Israel Defense Forces, IDF has confirmed that the Middle East country soldiers carried out massive air strikes on multiple locations in Yemen capital of Sanaa on Sunday, while Nasruddin Amer, the Chairman of Yemen’s Saba News Agency and the Vice President of the Media authority of Ansar Allah Movement that has Houthis group as one of its organisations said the air defenses were able to thwart the majority of the Israeli attacks and confronted several of its combat formations, which he said forced Israeli soldiers to retreat, with the Houthis fighters using locally manufactured air defense systems.
According toIsreal Defense Force; “Multiple military targets belonging to the Houthi terrorist regime in Sanaa, Yemen, including a military site in which the presidency palace is located, the Adar and Hizaz power plants, and a site for storing fuel—all used for the military activity of the Houthi regime.
These strikes were carried out in response to repeated Houthi attacks on Israel with missiles and UAVs. The Houthis, backed by Iran, continue to exploit civilian infrastructure for terror purposes.
News agencies reported that Israel launched the airstrikes in Yemen’s capital Sanaa, hitting areas near the presidential complex and missile bases with additional strikes reported in Hodeidah.
It was gathered that Israel carried out the strikes in response to days of attempted Houthi drone and ballistic missile attack against Israel.
Local Media reported with a photograph showing the Israel Prime Minister, Benjamin Netanyahu, Defence Minister, Katz, and IDF Chief, Eyal Zamir at the Israeli Air Force command center in Tel Aviv, observing today’s strikes on Yemen capital on a military facility near the presidential palace, a fuel depot, and two power stations.
Israeli airstrikes hit Yemen’s capital on Sunday, just days after the Houthi rebels fired a missile toward Israel that its military described as the first cluster bomb the rebels had fired at it since 2023.
The rebels’ Al-Masirah satellite television reported a strike on an oil company, and video on social media showed a fireball erupting there.
Nasruddin Amer, Deputy Head of Ansar Allah’s (Houthis) Media Authority and Chairman of Yemen’s Saba News Agency, said Yemeni air defenses intercepted most of the Israeli air raids, forcing several formations to withdraw.
He stressed that Yemen’s military operations in support of Gaza will continue until the aggression ends and the blockade is lifted. Amer dismissed Israel’s targeting of a civilian fuel station in Sana’a as an act of “barbarism and bankruptcy” with no impact on military capabilities, warning it will only trigger further escalation.
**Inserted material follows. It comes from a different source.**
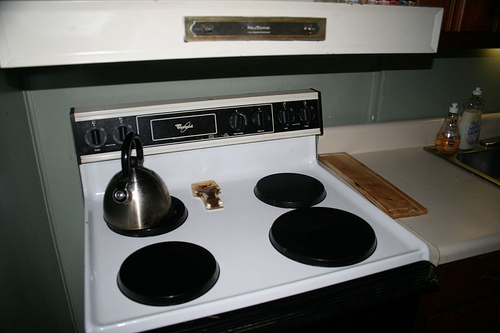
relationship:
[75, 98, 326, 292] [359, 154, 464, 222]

In quotes, he said: “Targeting a civilian fuel station on a main street will have no impact on military operations. Thanks to God, the air defenses were able to thwart the majority of the Zionist aggression and confront several of its combat formations, forcing them to retreat, using locally manufactured air defense systems…
Our military operations in support of Gaza will not cease, God willing, except with the cessation of the aggression and the lifting of the siege on it. Targeting a civilian fuel station on a main street will certainly have no impact on the military operations; rather, it reveals the brutality and bankruptcy of the Israeli enemy and will bring upon itself further escalation. The Yemeni people will not back down from their faithful and humanitarian stance in support of Gaza”.
Isam Yahya Al-Mutawakkil, the official spokesperson for the Yemeni Oil Company, in a video reposted by Houthi Deputy media spokesperson, Nasruddin Amer while Isam was seen in front of what he said to be the affected Oil company model station on 60th Street, saying, “the targeted station after extinguishing the fire in it: the fuel consumed by the enemy’s aircraft to reach Yemen and target the fuel station is more than the amount of fuel that was inside the tanks of the targeted station”.
It would be recalled that the Houthi attacks over the last two years since Israel bagan a retaliatory war in Gaza after Hamas attacked more than a thousand people in Southern Israel on October 7, 2023 have affected largely shipping in the Red Sea, through which about $1 trillion of goods passes each year.
Between November 2023 to December 2024, the Houthis targeted more than 100 ships with missiles and drones. The rebels stopped their attacks during a brief ceasefire in the Gaza Strip and later became the target of a weeks-long airstrike campaign ordered by President Donald Trump of the United States.
In May, the United States announced a deal with the Houthis to end the airstrikes in return for an end to shipping attacks, although the rebel group said the agreement did not include halting attacks on targets it believed were aligned with Israel.
Also this year May, Israeli airstrikes hit the Sanaa airport in a rare daytime attack that destroyed the terminal and left craters in its runway. At least six passenger planes were hit, including three belonging to Yemenia Airways, according to airport authorities.